Article:
____

Super Bowl? No way.
There wasn’t anything super about this game. Not even the performance of the Seahawks, which rose to the level of superb.
They scored 12 seconds into the game, and the rout was on. Before the 43-8 shellacking mercifully drew to a close, Seattle had scored almost every way imaginable.
They also forced four turnovers, and reduced one of the best quarterbacks in history to a quivering jelly. Peyton Manning couldn’t even engineer a scoring drive until the end of the third quarter. By then his team trailed, 36-zip.
To paraphrase the immortal Dizzy Dean, if this wasn’t the worst Super Bowl of all time, it sure was amongst ‘em. Such a putrid non-contest that we got to thinking: just where does this disaster rank on the Top Ten List of Worst Super Bowls?
10. Broncos 34, Falcons 19, 1999: This one was much worse than the final score. The Falcons trailed, 31-6, in the fourth quarter. But they trailed only 10-3 in the second quarter, when the reliable Morten Andersen missed a 26-yard field goal. John Elway then hit Rod Smith for an 80-yard touchdown. Smith beat the Falcons Pro Bowl safety, Eugene Robinson, on the play. The same Robinson who, the night before the game, was arrested for solicitation of prostitution. The same Robinson who, the day before the game, received the Bart Starr award for high moral character. Seriously.
9. Ravens 34, Giants 7, 2001: The Giants offense could have stayed on the field for two weeks and never scored on the Ravens defense. New York’s touchdown came on a kickoff return, and they surrendered a touchdown right back on their ensuing kickoff. The Ravens held the Giants to 152 yards. Total. Giants quarterback Kerry Collins hurled four interceptions, and was sacked four times. The Giants amassed a single first down over their final four possessions.

____

Dataset content:
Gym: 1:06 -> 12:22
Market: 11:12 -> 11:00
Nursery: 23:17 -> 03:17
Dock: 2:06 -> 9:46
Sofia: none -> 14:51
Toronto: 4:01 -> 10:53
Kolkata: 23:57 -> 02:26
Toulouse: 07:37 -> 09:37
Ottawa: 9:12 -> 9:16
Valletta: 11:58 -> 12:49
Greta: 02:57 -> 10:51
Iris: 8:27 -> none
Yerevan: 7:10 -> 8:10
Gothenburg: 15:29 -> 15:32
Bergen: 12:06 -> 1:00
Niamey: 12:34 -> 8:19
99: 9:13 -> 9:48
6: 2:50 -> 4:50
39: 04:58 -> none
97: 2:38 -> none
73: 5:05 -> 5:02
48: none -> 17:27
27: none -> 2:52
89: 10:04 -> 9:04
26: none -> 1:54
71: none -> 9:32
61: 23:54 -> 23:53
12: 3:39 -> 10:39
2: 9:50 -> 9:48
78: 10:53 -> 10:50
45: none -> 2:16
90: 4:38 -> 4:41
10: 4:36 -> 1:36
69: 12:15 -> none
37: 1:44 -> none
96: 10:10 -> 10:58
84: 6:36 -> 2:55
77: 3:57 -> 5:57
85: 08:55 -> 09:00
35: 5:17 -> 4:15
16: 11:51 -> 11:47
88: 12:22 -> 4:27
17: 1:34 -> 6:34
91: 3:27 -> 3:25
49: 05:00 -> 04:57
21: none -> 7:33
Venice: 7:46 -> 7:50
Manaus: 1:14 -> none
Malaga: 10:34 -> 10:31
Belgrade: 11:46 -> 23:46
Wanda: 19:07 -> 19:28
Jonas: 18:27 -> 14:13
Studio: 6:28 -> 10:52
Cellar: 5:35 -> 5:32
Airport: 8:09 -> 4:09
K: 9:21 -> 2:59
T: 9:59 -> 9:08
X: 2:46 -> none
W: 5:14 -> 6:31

____

Work to complete:
**a.** According to the Super Bowl column, how many seconds into the game did the Seahawks score?
**b.** Carry on the Super Bowl column from its last sentence.

Responses:
**a.** 12 seconds.

**b.**
8. Raiders 38, Redskins 9, 1984: The most lopsided game of the first 18 featured the Raiders taking a 7-0 lead five minutes in on a blocked punt. With seven seconds left in the half and the Redskins still in the shadow of their own goalpost, Jack Squirek intercepted Joe Theismann and sauntered five yards for a score. That made it 21-3 at the half. Marcus Allen finished off the Redskins with two third quarter touchdowns, the second one the oft-replayed 74-yard jaunt through the entire Redskins defense.
7. Bucs 48, Raiders 21, 2003: The Bucs nabbed six interceptions, and returned half of them for touchdowns. They ran off 34 straight points. The Raiders first ten possessions resulted in two first downs, and their offense never advanced beyond the Bucs 40-yard line. Oakland’s leading rusher, Charlie Garner, amassed 10 yards on seven carries. Meanwhile, the Raiders allowed the memorable Michael Pittman to gain 124 yards on 29 carries.
6. Cowboys 52, Bills 17, 1993: The Bills secured their third straight Super Bowl loss with a record nine turnovers, which the Cowboys converted into 35 points. Two turnovers allowed the Cowboys to score two touchdowns within 1:36 late in the first quarter. They topped that by scoring two within 18 seconds in the second quarter. Incredibly, they topped that by scoring three touchdowns in a 2:33 span in the fourth quarter.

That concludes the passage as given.